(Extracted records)
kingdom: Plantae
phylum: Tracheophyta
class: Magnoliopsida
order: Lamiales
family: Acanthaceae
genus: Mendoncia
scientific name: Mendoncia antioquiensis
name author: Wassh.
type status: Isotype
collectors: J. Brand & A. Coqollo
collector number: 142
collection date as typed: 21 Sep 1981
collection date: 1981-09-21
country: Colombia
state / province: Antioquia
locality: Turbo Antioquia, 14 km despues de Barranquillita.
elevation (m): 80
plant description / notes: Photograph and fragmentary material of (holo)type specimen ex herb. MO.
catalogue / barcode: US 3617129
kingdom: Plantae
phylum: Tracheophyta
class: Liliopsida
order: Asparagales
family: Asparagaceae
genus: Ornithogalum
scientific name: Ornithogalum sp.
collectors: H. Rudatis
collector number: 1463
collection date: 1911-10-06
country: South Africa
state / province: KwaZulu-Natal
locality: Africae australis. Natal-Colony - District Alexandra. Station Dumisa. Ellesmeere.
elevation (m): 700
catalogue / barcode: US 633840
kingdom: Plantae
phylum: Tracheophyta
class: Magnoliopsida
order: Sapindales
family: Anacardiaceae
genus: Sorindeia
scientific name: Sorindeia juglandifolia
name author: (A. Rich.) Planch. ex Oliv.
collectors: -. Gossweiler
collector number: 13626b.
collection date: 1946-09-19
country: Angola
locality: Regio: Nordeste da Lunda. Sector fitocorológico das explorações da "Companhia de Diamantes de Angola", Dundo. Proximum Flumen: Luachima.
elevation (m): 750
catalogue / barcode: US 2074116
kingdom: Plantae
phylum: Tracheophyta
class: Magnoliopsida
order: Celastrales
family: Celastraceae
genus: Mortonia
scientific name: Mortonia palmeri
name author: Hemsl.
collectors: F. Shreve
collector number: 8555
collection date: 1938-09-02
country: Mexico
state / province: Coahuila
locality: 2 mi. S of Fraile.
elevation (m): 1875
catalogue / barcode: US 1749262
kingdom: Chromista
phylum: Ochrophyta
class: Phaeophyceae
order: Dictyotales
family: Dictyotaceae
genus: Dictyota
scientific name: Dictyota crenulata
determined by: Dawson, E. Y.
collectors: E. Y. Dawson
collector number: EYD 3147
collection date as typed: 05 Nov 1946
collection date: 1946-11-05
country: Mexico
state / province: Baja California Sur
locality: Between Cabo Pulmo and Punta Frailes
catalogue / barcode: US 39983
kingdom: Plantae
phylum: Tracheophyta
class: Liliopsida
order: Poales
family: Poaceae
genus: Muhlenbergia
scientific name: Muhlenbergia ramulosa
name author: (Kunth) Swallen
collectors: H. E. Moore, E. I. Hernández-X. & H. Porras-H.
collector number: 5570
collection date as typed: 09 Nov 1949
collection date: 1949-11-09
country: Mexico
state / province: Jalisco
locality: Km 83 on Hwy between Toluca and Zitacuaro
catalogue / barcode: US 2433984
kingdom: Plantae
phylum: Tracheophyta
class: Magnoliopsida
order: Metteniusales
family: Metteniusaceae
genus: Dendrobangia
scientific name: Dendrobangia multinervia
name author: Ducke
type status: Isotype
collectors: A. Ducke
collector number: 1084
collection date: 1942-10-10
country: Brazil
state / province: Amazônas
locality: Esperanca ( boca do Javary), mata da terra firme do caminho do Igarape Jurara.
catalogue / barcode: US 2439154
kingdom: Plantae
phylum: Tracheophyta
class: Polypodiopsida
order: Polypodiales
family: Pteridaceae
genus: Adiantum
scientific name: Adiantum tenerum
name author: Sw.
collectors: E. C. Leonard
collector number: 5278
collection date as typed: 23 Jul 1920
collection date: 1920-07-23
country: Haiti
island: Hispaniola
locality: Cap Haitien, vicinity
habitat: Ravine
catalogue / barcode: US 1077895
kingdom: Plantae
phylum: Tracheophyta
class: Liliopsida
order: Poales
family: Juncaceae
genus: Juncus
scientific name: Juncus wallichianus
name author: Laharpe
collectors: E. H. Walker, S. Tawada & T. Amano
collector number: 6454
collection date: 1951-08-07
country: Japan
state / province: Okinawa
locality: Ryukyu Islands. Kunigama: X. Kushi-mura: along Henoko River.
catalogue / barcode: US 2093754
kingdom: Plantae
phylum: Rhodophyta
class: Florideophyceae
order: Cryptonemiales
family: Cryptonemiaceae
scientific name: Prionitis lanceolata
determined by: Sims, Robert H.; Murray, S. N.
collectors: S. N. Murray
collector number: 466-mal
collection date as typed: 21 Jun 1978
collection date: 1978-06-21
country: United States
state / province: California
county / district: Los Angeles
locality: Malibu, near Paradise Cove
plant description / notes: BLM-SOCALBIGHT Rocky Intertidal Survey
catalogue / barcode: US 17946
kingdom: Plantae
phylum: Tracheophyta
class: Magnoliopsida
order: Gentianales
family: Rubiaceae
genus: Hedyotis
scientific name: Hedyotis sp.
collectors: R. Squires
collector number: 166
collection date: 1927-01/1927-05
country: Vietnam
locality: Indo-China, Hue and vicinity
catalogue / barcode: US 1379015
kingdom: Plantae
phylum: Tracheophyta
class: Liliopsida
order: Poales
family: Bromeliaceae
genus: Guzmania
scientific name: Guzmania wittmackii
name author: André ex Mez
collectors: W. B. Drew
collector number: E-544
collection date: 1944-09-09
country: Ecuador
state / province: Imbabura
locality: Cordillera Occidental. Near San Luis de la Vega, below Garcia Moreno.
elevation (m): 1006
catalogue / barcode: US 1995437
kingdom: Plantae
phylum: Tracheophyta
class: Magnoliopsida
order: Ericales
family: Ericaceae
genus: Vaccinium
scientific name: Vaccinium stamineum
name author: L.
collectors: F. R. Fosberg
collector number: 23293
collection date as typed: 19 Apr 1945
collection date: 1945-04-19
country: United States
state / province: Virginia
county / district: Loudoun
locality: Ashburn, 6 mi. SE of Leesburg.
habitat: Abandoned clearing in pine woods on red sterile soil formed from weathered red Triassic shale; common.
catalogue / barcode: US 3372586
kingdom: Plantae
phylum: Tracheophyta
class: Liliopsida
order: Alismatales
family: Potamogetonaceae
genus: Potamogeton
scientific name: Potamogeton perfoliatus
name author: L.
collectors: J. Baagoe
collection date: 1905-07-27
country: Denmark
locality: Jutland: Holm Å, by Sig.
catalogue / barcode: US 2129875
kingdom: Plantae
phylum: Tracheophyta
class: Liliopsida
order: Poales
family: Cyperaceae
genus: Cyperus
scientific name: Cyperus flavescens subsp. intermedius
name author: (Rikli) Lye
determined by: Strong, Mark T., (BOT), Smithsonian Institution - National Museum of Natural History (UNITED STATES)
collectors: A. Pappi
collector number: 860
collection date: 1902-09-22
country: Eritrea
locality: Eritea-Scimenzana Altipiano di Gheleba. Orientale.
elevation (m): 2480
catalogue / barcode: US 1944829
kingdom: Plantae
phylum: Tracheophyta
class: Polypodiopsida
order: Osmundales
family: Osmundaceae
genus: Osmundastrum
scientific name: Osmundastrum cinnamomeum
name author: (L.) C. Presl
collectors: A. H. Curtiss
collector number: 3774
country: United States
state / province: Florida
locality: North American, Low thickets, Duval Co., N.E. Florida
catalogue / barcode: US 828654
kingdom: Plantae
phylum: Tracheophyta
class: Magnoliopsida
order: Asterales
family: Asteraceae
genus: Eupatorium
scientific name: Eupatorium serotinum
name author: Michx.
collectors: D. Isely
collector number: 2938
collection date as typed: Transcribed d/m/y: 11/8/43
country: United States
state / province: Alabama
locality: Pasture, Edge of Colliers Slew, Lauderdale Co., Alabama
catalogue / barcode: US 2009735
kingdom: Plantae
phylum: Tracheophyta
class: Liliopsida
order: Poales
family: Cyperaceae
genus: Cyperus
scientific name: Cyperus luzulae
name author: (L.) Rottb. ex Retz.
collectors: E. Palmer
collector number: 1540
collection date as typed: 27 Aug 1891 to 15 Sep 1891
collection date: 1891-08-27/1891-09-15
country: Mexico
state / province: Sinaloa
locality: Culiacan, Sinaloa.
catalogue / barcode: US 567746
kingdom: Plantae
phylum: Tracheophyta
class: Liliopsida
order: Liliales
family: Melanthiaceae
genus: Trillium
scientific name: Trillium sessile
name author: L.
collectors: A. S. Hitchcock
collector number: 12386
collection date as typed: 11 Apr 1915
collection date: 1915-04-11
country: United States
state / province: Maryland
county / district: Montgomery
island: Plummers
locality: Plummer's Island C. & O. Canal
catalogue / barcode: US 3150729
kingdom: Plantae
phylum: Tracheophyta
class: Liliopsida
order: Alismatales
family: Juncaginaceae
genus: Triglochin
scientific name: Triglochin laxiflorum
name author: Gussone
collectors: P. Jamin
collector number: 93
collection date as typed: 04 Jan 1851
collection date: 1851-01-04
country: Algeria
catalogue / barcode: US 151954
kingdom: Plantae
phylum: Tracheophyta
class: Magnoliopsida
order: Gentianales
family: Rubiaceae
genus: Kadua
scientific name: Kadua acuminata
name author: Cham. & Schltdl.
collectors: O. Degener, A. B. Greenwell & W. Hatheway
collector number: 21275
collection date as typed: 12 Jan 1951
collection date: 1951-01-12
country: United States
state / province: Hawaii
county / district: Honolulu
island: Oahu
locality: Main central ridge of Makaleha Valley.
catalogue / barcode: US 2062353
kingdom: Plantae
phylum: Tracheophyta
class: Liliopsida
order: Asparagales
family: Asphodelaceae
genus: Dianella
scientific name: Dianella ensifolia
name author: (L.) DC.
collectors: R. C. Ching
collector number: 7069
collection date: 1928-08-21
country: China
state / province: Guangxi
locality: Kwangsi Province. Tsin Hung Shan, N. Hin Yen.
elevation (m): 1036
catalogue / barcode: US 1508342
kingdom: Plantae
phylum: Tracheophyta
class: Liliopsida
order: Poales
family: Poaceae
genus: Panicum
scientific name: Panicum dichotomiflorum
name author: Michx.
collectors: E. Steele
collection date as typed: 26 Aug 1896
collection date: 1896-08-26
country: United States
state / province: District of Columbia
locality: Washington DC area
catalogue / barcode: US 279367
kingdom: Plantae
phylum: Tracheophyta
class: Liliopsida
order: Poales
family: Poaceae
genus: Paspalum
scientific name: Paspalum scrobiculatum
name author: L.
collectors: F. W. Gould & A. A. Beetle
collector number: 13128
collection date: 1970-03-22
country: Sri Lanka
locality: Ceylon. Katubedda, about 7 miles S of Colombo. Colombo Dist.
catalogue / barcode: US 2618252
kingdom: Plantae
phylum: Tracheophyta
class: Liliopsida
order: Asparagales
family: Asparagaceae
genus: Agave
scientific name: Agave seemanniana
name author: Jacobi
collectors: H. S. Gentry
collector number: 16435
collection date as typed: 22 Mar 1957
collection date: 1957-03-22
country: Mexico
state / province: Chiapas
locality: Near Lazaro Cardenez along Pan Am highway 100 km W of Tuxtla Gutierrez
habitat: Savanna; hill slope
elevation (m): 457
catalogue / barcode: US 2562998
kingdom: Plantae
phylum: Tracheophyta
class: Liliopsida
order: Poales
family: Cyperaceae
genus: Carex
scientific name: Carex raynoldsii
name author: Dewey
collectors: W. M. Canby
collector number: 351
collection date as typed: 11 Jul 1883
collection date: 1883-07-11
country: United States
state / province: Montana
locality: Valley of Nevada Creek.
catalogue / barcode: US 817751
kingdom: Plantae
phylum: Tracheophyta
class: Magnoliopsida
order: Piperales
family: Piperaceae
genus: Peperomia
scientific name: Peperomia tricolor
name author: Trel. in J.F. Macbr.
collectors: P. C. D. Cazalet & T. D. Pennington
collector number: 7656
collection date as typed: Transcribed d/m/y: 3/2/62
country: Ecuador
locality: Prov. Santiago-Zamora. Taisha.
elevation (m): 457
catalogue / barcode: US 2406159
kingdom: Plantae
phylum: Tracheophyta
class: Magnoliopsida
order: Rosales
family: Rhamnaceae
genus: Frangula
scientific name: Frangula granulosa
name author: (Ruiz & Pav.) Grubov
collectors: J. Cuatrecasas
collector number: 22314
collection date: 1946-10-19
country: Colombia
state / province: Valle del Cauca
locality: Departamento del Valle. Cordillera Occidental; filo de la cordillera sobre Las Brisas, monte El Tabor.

Task to complete ::
Please return every line of the records above that contains the word "description", matching case exactly.

Exercise result ::
plant description / notes: Photograph and fragmentary material of (holo)type specimen ex herb. MO.
plant description / notes: BLM-SOCALBIGHT Rocky Intertidal Survey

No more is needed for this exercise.